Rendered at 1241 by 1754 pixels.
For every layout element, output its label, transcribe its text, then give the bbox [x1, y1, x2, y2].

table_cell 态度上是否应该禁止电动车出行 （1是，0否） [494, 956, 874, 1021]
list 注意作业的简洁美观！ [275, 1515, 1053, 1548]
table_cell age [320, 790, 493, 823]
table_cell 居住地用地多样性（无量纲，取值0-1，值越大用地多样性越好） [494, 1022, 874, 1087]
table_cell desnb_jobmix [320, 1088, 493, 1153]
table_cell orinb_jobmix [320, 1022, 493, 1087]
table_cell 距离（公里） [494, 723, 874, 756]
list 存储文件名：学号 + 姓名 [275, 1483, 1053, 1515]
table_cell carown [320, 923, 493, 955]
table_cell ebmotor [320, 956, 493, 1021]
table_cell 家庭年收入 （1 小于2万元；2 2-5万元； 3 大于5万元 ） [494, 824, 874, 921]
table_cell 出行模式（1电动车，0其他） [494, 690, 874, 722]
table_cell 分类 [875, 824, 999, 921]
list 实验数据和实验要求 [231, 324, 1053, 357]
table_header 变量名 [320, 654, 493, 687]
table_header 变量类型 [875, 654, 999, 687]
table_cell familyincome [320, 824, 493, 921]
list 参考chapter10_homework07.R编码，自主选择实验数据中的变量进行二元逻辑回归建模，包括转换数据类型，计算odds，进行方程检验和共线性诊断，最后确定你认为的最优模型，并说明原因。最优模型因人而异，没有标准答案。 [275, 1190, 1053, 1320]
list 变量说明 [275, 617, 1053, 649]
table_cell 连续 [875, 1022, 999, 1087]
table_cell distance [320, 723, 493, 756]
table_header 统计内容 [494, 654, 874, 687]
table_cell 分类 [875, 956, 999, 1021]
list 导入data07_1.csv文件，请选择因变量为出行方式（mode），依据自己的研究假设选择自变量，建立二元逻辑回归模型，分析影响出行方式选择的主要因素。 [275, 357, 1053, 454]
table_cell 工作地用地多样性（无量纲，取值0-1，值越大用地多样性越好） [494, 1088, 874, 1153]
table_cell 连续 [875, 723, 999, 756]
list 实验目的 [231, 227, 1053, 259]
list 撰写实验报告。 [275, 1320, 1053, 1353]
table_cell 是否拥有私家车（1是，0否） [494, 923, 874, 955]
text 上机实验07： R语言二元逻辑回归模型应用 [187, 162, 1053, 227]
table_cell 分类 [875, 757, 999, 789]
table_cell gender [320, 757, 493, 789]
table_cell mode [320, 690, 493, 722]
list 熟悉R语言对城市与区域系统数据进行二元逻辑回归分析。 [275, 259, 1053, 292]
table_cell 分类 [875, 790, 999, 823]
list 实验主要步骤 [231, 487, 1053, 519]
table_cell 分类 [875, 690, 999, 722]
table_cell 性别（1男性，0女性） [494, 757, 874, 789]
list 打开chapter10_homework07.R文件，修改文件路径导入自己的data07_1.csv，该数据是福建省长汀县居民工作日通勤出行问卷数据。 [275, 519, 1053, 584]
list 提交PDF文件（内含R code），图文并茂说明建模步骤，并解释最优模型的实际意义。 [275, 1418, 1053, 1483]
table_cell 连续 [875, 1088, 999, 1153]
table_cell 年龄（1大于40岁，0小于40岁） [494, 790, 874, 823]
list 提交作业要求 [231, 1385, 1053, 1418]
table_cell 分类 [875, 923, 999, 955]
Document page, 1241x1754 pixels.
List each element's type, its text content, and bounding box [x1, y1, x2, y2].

> _What is expected_
Could each line above be retyped exactly?

> _Answer section_
Rendered at 1241 by 1754 pixels.
For every layout element, output its label, transcribe its text, then give the bbox [x1, y1, x2, y2].

table_cell 态度上是否应该禁止电动车出行 （1是，0否） [494, 956, 874, 1021]
list 注意作业的简洁美观！ [275, 1515, 1053, 1548]
table_cell age [320, 790, 493, 823]
table_cell 居住地用地多样性（无量纲，取值0-1，值越大用地多样性越好） [494, 1022, 874, 1087]
table_cell desnb_jobmix [320, 1088, 493, 1153]
table_cell orinb_jobmix [320, 1022, 493, 1087]
table_cell 距离（公里） [494, 723, 874, 756]
list 存储文件名：学号 + 姓名 [275, 1483, 1053, 1515]
table_cell carown [320, 923, 493, 955]
table_cell ebmotor [320, 956, 493, 1021]
table_cell 家庭年收入 （1 小于2万元；2 2-5万元； 3 大于5万元 ） [494, 824, 874, 921]
table_cell 出行模式（1电动车，0其他） [494, 690, 874, 722]
table_cell 分类 [875, 824, 999, 921]
list 实验数据和实验要求 [231, 324, 1053, 357]
table_header 变量名 [320, 654, 493, 687]
table_header 变量类型 [875, 654, 999, 687]
table_cell familyincome [320, 824, 493, 921]
list 参考chapter10_homework07.R编码，自主选择实验数据中的变量进行二元逻辑回归建模，包括转换数据类型，计算odds，进行方程检验和共线性诊断，最后确定你认为的最优模型，并说明原因。最优模型因人而异，没有标准答案。 [275, 1190, 1053, 1320]
list 变量说明 [275, 617, 1053, 649]
table_cell 连续 [875, 1022, 999, 1087]
table_cell distance [320, 723, 493, 756]
table_header 统计内容 [494, 654, 874, 687]
table_cell 分类 [875, 956, 999, 1021]
list 导入data07_1.csv文件，请选择因变量为出行方式（mode），依据自己的研究假设选择自变量，建立二元逻辑回归模型，分析影响出行方式选择的主要因素。 [275, 357, 1053, 454]
table_cell 工作地用地多样性（无量纲，取值0-1，值越大用地多样性越好） [494, 1088, 874, 1153]
table_cell 连续 [875, 723, 999, 756]
list 实验目的 [231, 227, 1053, 259]
list 撰写实验报告。 [275, 1320, 1053, 1353]
table_cell 是否拥有私家车（1是，0否） [494, 923, 874, 955]
text 上机实验07： R语言二元逻辑回归模型应用 [187, 162, 1053, 227]
table_cell 分类 [875, 757, 999, 789]
table_cell gender [320, 757, 493, 789]
table_cell mode [320, 690, 493, 722]
list 熟悉R语言对城市与区域系统数据进行二元逻辑回归分析。 [275, 259, 1053, 292]
table_cell 分类 [875, 790, 999, 823]
list 实验主要步骤 [231, 487, 1053, 519]
table_cell 分类 [875, 690, 999, 722]
table_cell 性别（1男性，0女性） [494, 757, 874, 789]
list 打开chapter10_homework07.R文件，修改文件路径导入自己的data07_1.csv，该数据是福建省长汀县居民工作日通勤出行问卷数据。 [275, 519, 1053, 584]
list 提交PDF文件（内含R code），图文并茂说明建模步骤，并解释最优模型的实际意义。 [275, 1418, 1053, 1483]
table_cell 连续 [875, 1088, 999, 1153]
table_cell 年龄（1大于40岁，0小于40岁） [494, 790, 874, 823]
list 提交作业要求 [231, 1385, 1053, 1418]
table_cell 分类 [875, 923, 999, 955]
Document page, 1241x1754 pixels.
List each element's type, its text content, and bounding box [x1, y1, x2, y2].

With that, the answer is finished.